Ciudad de México | Mexico City 2029 "Sovereignty"

The national committees for the history of art from Mexico and the United States are thrilled to announce that the next World Congress of the Comité International de l’Histoire de l’Art (CIHA) dedicated to the theme of “Sovereignty” will be held in Mexico City in June 2029. Originally envisioned as a gathering of international scholars in Washington, DC to be hosted by the US National Committee, evolving geopolitical events inspired the decision to co-host the next World Congress in partnership with Mexican colleagues. Together, the two national committees are planning a congress for the international community of art historians that aims to foster collaboration and mutual dialogue. All of this will happen in one of the most dynamic cities on the globe, a city whose built fabric encapsulates more than seven centuries of innovation in architecture and urbanism. Mexico City is also home to spectacular museums and galleries displaying objects dating from antiquity to the present day as well as a contemporary art scene at the vanguard of Latin America and the world at large.

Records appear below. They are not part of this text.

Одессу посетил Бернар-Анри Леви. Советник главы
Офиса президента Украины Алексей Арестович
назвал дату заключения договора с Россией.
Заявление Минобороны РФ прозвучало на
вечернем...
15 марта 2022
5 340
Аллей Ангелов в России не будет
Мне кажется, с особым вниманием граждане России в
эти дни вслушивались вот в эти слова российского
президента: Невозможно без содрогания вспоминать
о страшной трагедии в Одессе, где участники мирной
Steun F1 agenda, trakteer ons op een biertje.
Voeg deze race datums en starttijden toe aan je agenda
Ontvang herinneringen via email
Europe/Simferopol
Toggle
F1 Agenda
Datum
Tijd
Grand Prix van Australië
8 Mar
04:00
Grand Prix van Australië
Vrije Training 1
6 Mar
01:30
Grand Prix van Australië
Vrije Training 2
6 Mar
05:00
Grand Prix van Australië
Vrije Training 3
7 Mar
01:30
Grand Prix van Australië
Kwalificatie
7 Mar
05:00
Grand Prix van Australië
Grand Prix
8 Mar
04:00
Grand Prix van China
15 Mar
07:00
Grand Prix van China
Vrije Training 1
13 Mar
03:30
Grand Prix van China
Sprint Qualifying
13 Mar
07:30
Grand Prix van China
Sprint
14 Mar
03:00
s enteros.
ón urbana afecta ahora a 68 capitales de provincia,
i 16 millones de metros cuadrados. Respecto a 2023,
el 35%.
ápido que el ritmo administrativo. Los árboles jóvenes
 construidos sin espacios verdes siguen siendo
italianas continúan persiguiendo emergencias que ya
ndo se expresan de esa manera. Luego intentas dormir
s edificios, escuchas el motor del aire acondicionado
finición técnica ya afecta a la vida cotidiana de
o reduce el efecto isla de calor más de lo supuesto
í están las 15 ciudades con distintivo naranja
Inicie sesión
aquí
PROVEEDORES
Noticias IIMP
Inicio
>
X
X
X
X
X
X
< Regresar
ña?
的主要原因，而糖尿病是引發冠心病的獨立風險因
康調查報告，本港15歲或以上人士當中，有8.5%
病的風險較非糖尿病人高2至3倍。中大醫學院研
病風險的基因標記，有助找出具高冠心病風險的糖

Mexico City’s situation in the Global South will allow CIHA 2029 participants to explore sovereignty across space and time from a unique vantage point. The experience of sovereignty can be an individual’s claimed self-empowerment or a group's self-rule and rule over others as well. The production and assertion of sovereign power through visual means has been central to the formation of artistic cultures from the construction of burial sites, stamping of currency, forging of metal jewelry, and construction of agrarian and urban settlements. In turn, the rise of “sovereignty” as a term, coined in the fourteenth century and central to the development of international law in the seventeenth and eighteenth centuries, is essential to the rise of the nation state, the formation of art history as a discipline and its accompanying institutions of the University and the Museum. Sovereign power can be exploited to create states of exception and exclusion while the claiming of sovereignty can also be necessary to reclaim power over self-representation, as demonstrated in Indigenous studies, gender studies, and related political movements.

CIHA 2029 takes up crucial questions of power and its legitimation, visual strategies to create communities of belonging and exclusion, and the central role of visual regimes to normalize concepts of private property, public space, privacy, and dispossession. In calling for papers and sessions that engage with sovereignty (a process that will begin in January 2027), the congress organizers aim to neither celebrate nor denounce but instead powerfully interrogate the long history of power and representation, and its intersection with different codes of law, government, territory, and state across time and space. The theme of “Sovereignty” engages political terms of urgent interest for contemporary debates while simultaneously speaking broadly to historically and geographically diverse periods and cultures. This term is meant as opening up both possibilities but also problems and challenges for the exploration of art historical questions from all eras and geographies. The partnership between Mexico and the United States that drives

this congress exemplifies the spirit of open dialogue that art historians from across the globe are welcome to join whether in relation to individual works of art or formal strategies, theoretically in terms of characterizing movements or groups, or historically as part of the ever-changing dynamic between authority and individual agency. We aim for the political valence of the theme to provide an opportunity for an international community to clarify the many interests at stake historically and globally in sovereignty and its artistic legacies and futures.

The initial call for participation in CIHA 2029 will be forthcoming in January 2027.